Дворец был одноэтажный, но очень обширный, с массой хозяйственных пристроек для жилья слуг, манежем и конюшнями.
Здесь и жил Бирон со своим семейством, состоявшим из жены Бенигны-Готлиб, урожденной Тритта фон-Трейден, и трех детей: шестнадцатилетнего Петра, двенадцатилетней Гедвиги, хилой, болезненной девочки и притом горбатой, и десятилетнего Карла, особенно любимого императрицей.
Императрица уже переехала сюда из Петергофа, временно, до переезда в Зимний дворец. Любимое местопребывание Бирона был манеж, так что даже императрица старалась развить в себе интерес к лошадям в угоду своему фавориту и под его руководством училась ездить верхом.
Здесь очень часто Бирон давал аудиенции, выслушивал важнейшие доклады, причем неизвестно, что в эти минуты его занимало, любимые им лошади или Россия.
Австрийский посланник, граф Остейн, выразился о нем так: «Когда герцог говорит с лошадьми или о лошадях, он говорит, как человек, когда же он говорит о людях, он говорит, как лошадь».
Добиться у него аудиенции было очень трудно.

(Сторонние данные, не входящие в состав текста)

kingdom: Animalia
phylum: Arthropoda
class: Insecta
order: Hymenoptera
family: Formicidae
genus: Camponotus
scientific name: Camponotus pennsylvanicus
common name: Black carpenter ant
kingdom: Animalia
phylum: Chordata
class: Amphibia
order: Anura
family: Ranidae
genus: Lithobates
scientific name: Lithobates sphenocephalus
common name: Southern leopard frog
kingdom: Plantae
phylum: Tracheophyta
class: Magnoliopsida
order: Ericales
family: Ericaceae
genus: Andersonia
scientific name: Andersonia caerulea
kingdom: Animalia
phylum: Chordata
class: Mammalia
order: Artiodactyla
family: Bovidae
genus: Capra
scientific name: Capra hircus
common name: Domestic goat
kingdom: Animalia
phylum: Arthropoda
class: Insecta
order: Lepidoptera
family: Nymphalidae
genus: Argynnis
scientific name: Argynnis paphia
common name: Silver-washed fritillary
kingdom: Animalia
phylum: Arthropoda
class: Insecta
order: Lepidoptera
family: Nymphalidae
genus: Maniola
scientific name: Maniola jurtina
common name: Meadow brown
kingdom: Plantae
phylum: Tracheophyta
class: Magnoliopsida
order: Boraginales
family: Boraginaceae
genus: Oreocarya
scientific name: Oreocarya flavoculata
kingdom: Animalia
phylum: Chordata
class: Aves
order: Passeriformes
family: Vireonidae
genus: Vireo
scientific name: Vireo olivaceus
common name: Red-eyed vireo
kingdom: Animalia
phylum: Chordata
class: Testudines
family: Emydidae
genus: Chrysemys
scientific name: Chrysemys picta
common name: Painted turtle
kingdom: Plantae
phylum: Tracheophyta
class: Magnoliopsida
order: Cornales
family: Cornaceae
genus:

Немало трудов и денег потратил Кочкарев, пока ему удалось через шталмейстера герцога, заведующего герцогскими конюшнями, получить эту аудиенцию.
Заведующий конюшнями, немец из курляндских дворян, Фридрих Петерсон, он же один из адъютантов Бирона, за приличную мзду улучил минутку доложить его светлости, что приехавший из провинции русский знатный дворянин хочет явиться к нему, чтобы выразить чувства своей преданности его светлости.
Тредиаковский был прав, говоря, что герцог любит, когда к нему являются на поклон или с просьбами родовитые русские дворяне. Он чувствовал вокруг себя скрытое недоброжелательство, затаенную ненависть и любил поражать великодушием.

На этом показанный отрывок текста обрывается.